[lbo-talk] liberals

MICHAEL YATES mikedjyates at msn.com
Fri Jun 3 08:09:43 PDT 2011


Every professor has a view as to what is true and what is not. My English teachers has strong opinions about the literature we should read for the course and about what this literature meant. Frankly, I would wonder about a teacher who had no strong views about these things. After all, they have devoted their working lives to literature. Now, as to evaluating the work of their students, things can get complicated. Many students will produce papers and exams that aren't very good. A humane prof might try to find something good in what is turned in, if only to encourage the student. However, some students will do very good work. A good prof knows what is good and what is not. And where a student has a take on things at odds with the professor's take, a good teacher knows to encourage that student in his or her independent thinking. Soem teachers, however, will do what Chuck condemns and punish a good work because it doesn't agree with the view of the prof. But such is life in school, I guess.

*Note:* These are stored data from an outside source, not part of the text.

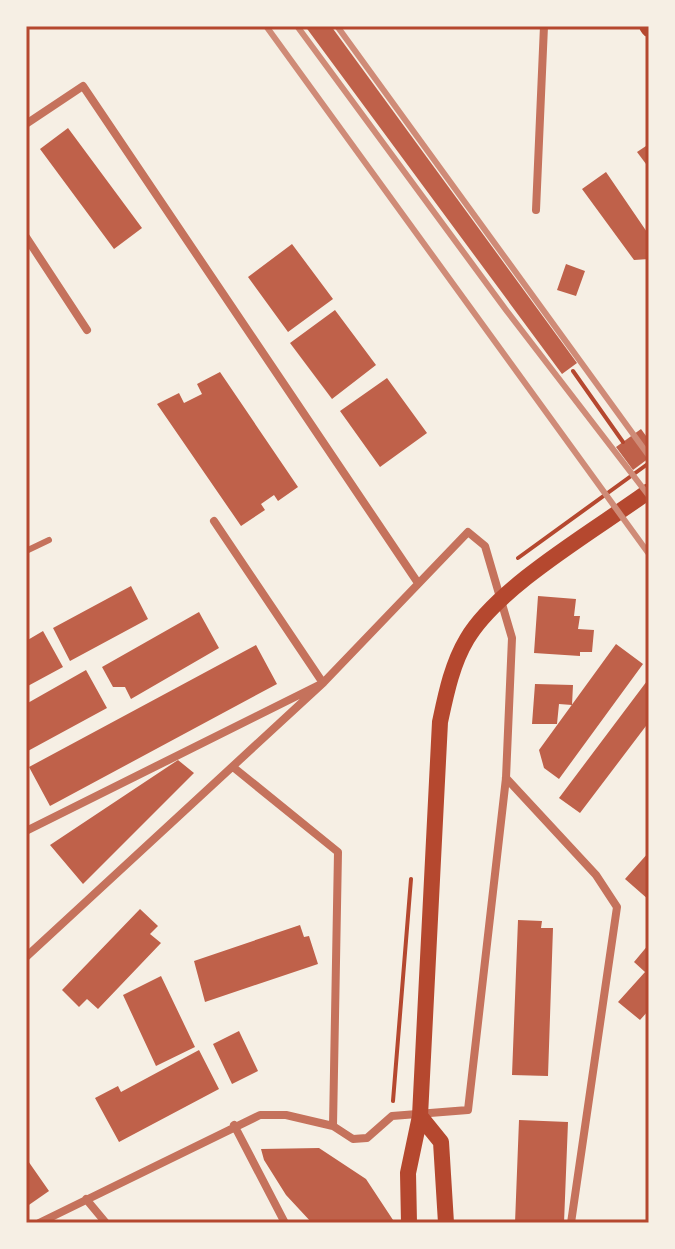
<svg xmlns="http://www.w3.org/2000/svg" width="675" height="1249" font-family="'Source Serif 4',serif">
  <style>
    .building { fill: #bf614a }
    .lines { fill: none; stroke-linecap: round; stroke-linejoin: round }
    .path { stroke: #b5482f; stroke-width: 4 }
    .service { stroke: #c5725c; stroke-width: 6 }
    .minor { stroke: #c5725c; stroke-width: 8 }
    .secondary { stroke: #b5482f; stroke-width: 16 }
    .rail { stroke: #cf8b77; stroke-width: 6 }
    .neatline { fill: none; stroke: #b5482f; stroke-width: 3 }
  </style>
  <rect width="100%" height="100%" fill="#f6efe4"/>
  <!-- building -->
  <path class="building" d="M 305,26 L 331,26 L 577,363 L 562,374 Z
    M 68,128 L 142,228 L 114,249 L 40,149 Z
    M 649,144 L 649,168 L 637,152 Z
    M 606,172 L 649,235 L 649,259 L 634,260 L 582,189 Z
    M 292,244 L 333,299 L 288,332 L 248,277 Z
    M 566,264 L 585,271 L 576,296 L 557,290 Z
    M 335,310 L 376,365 L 332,399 L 290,343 Z
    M 220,372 L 298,487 L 278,501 L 274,495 L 261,504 L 265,510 L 241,526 L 157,404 L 179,393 L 184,403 L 202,394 L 197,384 Z
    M 387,378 L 427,433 L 380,467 L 340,411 Z
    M 641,429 L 649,440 L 649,458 L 633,470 L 616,447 Z
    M 131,586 L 148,619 L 70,661 L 53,628 Z
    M 538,596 L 576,599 L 574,616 L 580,616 L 578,629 L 594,630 L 592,652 L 580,652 L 580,656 L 534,653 Z
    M 199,612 L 219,648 L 131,699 L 125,687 L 113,687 L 102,667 Z
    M 43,631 L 63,667 L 26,687 L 26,641 Z
    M 616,644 L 643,664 L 559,779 L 544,768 L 539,750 Z
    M 256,645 L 277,684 L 50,806 L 29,767 Z
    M 86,670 L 107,708 L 26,752 L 26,704 Z
    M 647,681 L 649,722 L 580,813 L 559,798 Z
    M 535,684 L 573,685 L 572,705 L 559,704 L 557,724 L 532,724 Z
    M 178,760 L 194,773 L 83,884 L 50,845 Z
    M 649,852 L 649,900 L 625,879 Z
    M 140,909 L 158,926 L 150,934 L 161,943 L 98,1009 L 87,999 L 79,1007 L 62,990 Z
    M 518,920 L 542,921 L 541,928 L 553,928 L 548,1076 L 512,1075 Z
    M 300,925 L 304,937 L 309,936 L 318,964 L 205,1002 L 194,961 Z
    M 649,944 L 649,1010 L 640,1020 L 618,1002 L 645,972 L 634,962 Z
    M 161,976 L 195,1047 L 156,1066 L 123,995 Z
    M 239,1031 L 258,1071 L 232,1084 L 213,1044 Z
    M 199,1050 L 219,1089 L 119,1142 L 95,1098 L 118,1086 L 121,1092 Z
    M 519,1120 L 568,1122 L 564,1223 L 515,1223 Z
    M 319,1148 L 366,1179 L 395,1223 L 312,1223 L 286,1195 L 264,1160 L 261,1149 Z
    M 26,1158 L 49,1191 L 26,1207 Z"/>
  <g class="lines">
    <!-- path -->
    <path class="path" d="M 573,371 L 623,442
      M 518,558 L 649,463
      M 393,1101 L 411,879"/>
    <!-- service -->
    <path class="service" d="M 26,551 L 49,540"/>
    <!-- minor -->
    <path class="minor" d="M 26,124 L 83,86 L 418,583
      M 536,210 L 544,26
      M 26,237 L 87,330
      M 233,767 L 338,852 L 333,1126
      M 506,778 L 596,875 L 617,907 L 571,1223
      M 26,831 L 323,683 L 214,521
      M 26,957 L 323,683 L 468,532 L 485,546 L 512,638 L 506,778 L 468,1110 L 392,1116 L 367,1138 L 353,1139 L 333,1126 L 286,1115 L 260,1115 L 39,1223
      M 234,1125 L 285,1223
      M 86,1199 L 106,1223"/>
    <!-- secondary -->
    <path class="secondary" d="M 647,26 L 649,29
      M 420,1116 L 441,1142 L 446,1223
      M 409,1223 L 408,1173 L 420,1116 L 440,722 C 446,694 452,664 467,639 C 498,586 597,529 649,491"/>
    <!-- rail -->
    <path class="rail" d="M 266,26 L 649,554
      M 297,26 L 506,310 L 649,496
      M 337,26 L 649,456"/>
  </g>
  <!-- border -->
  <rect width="675" height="1249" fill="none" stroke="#f6efe4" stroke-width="56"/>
  <rect x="28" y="28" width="619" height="1193" class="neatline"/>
</svg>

I had a prof in grad school. Neoclassical economist to the core. For a seminar, I wrote a paper on the so-called Cambridge controversies in the theory of capital. I sided with the critics of the neoclassical theory, including the radicals. My teacher told me he couldn;t understand my paper, so he gave it to Dave Houston, the department's notorious radical (one of the founders of URPE), to grade. I never forgot this. A prof who had a view of the economy diametrically opposed to mine had the integrity not to grade what he didn't know about.

I had a student once who gave answers to the final exam in economics in verse. You have to appreciate such a thing, even if some of it wasn't quite correct.